# VBA code to calculate the distance between point and the regression line

#### Lalikos

Hello guys. I made a function that calculates the distances between the points (of a X,Y table) and the regression line, while you need only the X and Y ranges/tables and of course their values. Here's what it looks like:

=ABS((ABS(SLOPE(J23:J32,I23:I32))*I23-J23+INTERCEPT(J23:J32,I23:I32))/SQRT((SLOPE(J23:J32,I23:I32)^(2)+(1))))

Where J23:J32 & I23:I32 happens to be the Y and X value ranges/tables respectively. And I23 is the X and the J23 is the Y.

So I'm basicaly trying to make a code in VBA for this function so I can use this regularly because of my job but unfortunately, I have no idea. I'd like the function to ask only for the Known X's and Y's (just like the slope function) and the x and y.

#### RickXL

Hi and welcome to the MrExcel Message Board.

I may not be understanding this correctly but I am not sure why you have a Sqrt(Slope^2 + 1) in there.

Also, I think I would use FORECAST and not SLOPE and INTERCEPT.

For example:
=ABS(FORECAST(I23,\$J\$23:\$J\$32,\$I\$23:\$I\$32)-J23)

If you want to do it that way then in VBA you could use:
Code:
``````Sub Test()

Dim f As Double

f = WorksheetFunction.Forecast(Range("I23"), Range("J23:J32"), Range("I23:I32")) - Range("J23")

MsgBox f

End Sub``````

#### Lalikos

Well basicaly I'm working with two variables, an Input and a Target variable. I create a scatter plot adding a trendline and the R squared, and I try to keep it relatively high (R^2>=0.75).
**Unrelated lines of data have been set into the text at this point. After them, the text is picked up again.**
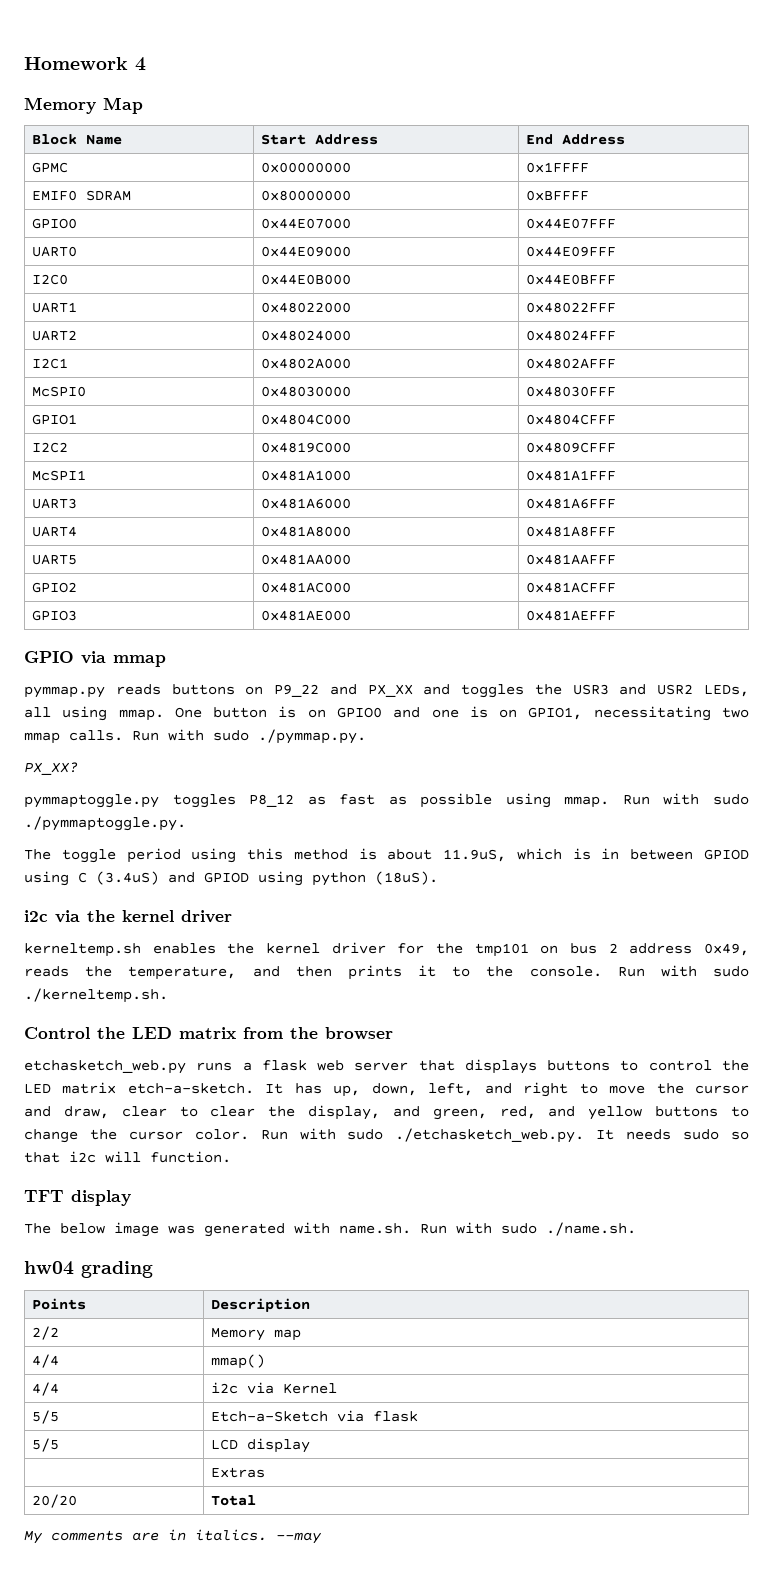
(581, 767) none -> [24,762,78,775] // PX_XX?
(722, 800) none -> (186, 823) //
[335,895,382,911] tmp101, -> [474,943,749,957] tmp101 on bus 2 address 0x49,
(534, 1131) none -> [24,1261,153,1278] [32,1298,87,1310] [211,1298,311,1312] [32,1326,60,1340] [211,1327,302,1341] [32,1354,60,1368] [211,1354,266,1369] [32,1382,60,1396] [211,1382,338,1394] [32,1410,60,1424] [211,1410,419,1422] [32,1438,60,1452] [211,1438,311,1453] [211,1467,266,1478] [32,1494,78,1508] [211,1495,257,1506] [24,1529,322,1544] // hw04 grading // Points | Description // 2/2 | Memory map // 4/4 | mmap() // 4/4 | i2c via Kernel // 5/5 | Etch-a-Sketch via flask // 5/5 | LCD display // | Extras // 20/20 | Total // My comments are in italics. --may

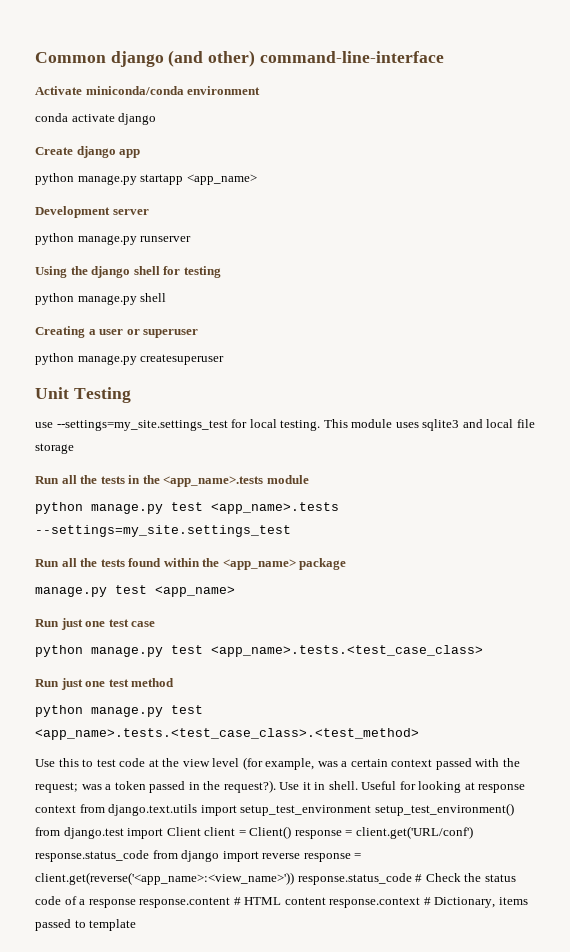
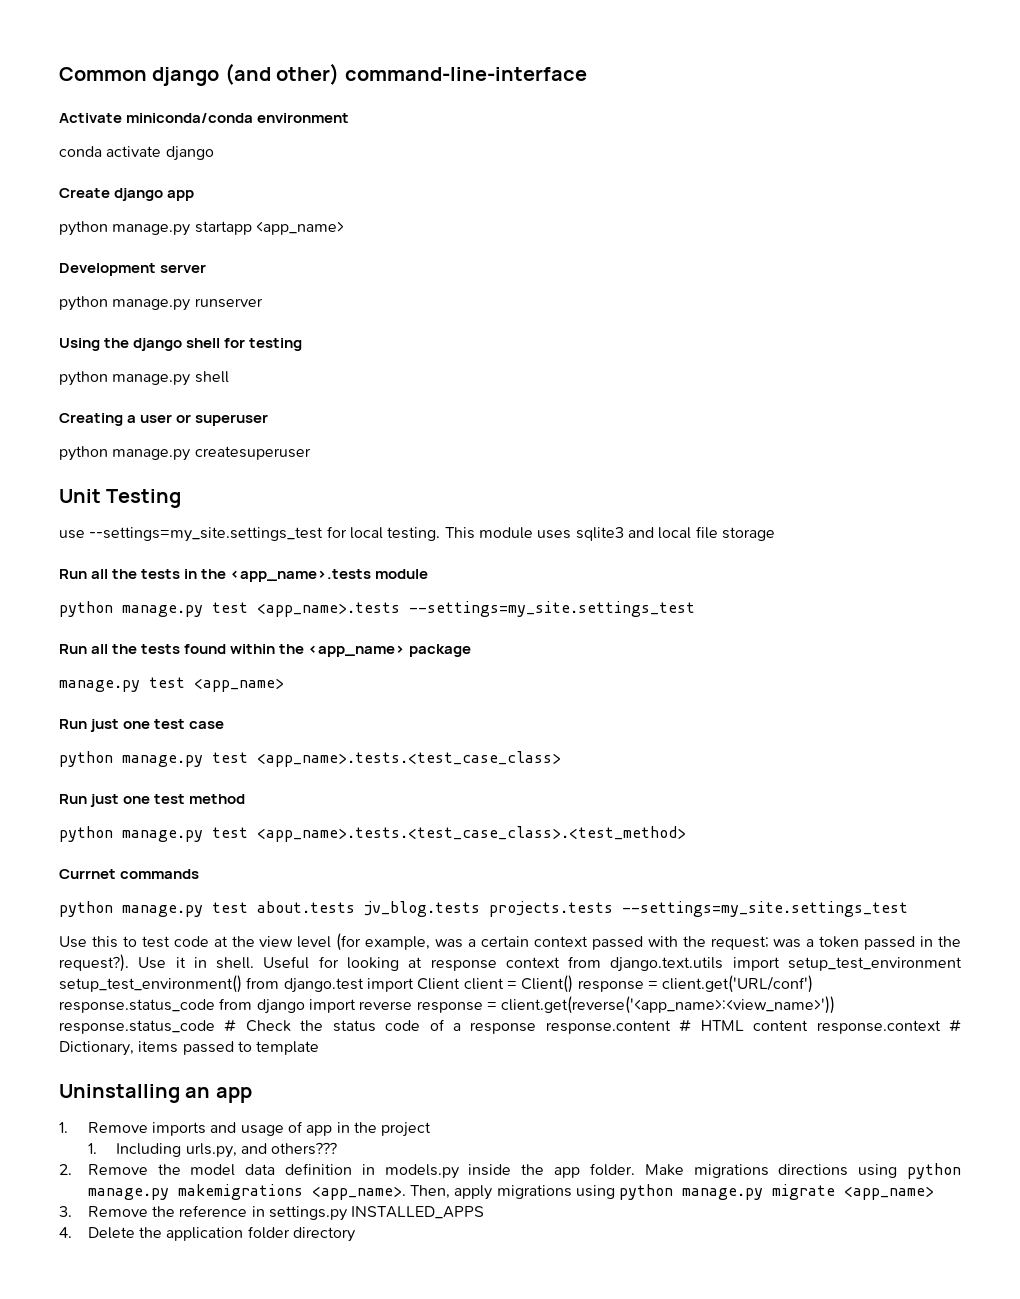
(419, 734) none -> [59,869,200,879] [59,901,908,917] // Currnet commands // python manage.py test about.tests jv_blog.tests projects.tests --settings=my_site.settings_test
(137, 925) none -> [59,1084,252,1103] [59,1121,432,1137] [87,1142,338,1158] [59,1163,961,1179] [87,1184,935,1200] [59,1205,485,1221] [59,1226,355,1242] // Uninstalling an app // 1. Remove imports and usage of app in the project // 1. Including urls.py, and others??? // 2. Remove the model data definition in models.py inside the app folder. Make migrations directions using python manage.py makemigrations <app_name>. Then, apply migrations using python manage.py migrate <app_name> // 3. Remove the reference in settings.py INSTALLED_APPS // 4. Delete the application folder directory

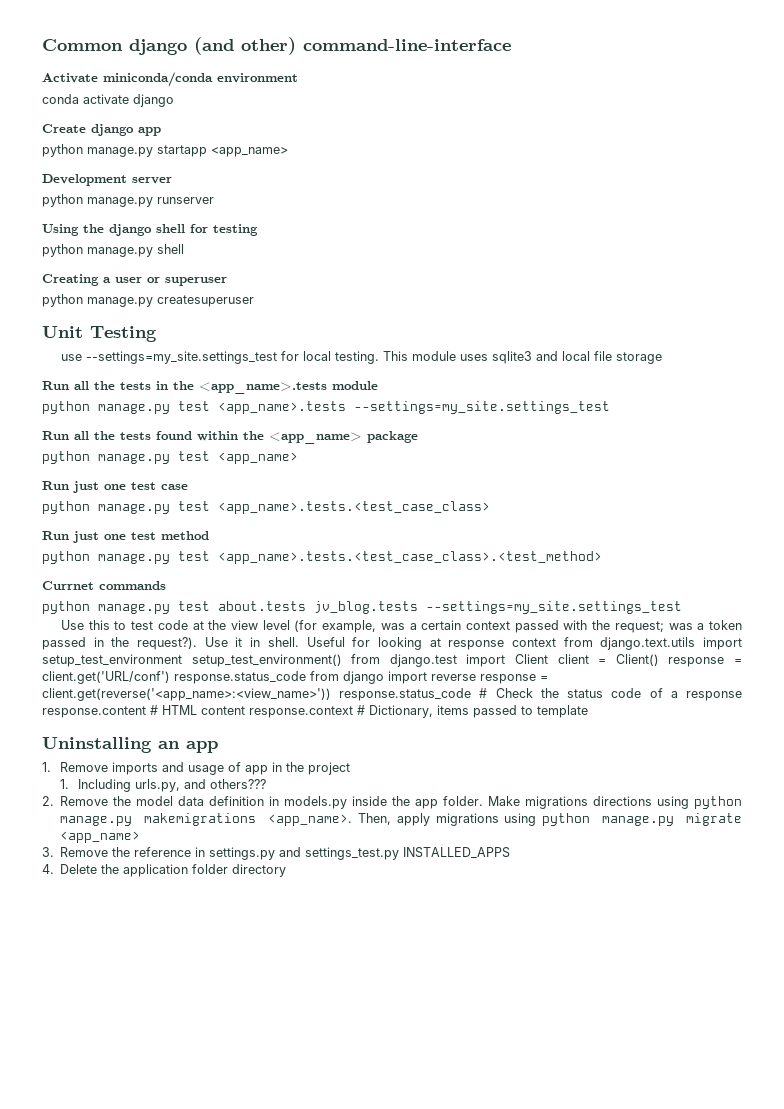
(472, 650) none -> [42,451,90,464] python
[489,901,613,917] projects.tests -> (418, 607) none
(347, 1213) none -> [279,847,400,860] and settings_test.py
But keeping it high mean that I have to remove some of the outliers from the data tables, and because the points are two-dimensional some of the traditional ways of removing the outliers (such as the Average +/- 3*St.Deviations) doesn't work for me. And what i'm trying to do is to calculate the distance for each point between them and the trendline using the algebric equation |Ax+By+C|/SQRT(A^2+B^2). We already know that B=-1 and also that the A(=SLOPE function) and C(=INTERCEPT function). By calculating the distances I can determine which of the points have the larger distance and so which of the points increase the statistical error. I know that I can erase the point manualy, but I have to justify it for my thesis, and also it works perfectly. Moreover to predict some values that I need, for the moment I use a neural network.

#### RickXL

OK, I think I have got it.

You want t calculate the perpendicular distance between the point and the line and not the vertical (or horizonta) distance.
I think this works but there are all kinds of ways of putting it together.
Code:
``````Sub Test()

Dim Ans        As Double
Dim r1         As Range
Dim r2         As Range
Dim slope      As Double
Dim Intercept  As Double
Dim X          As Double
Dim Y          As Double

Set r1 = Range("I23:I32")
Set r2 = Range("J23:J32")

slope = WorksheetFunction.slope(r2, r1)
Intercept = WorksheetFunction.Intercept(r2, r1)
X = Range("I23").Value
Y = Range("J23").Value

Ans = Abs((slope * X - Y + Intercept) / Sqr(slope ^ 2 + 1))
MsgBox Ans

End Sub``````

#### shg

Why do you want to calculate the perpendicular distance of the points from the regression line as a measure of determining outliers, rather than vertical distance, which is what the regression minimizes?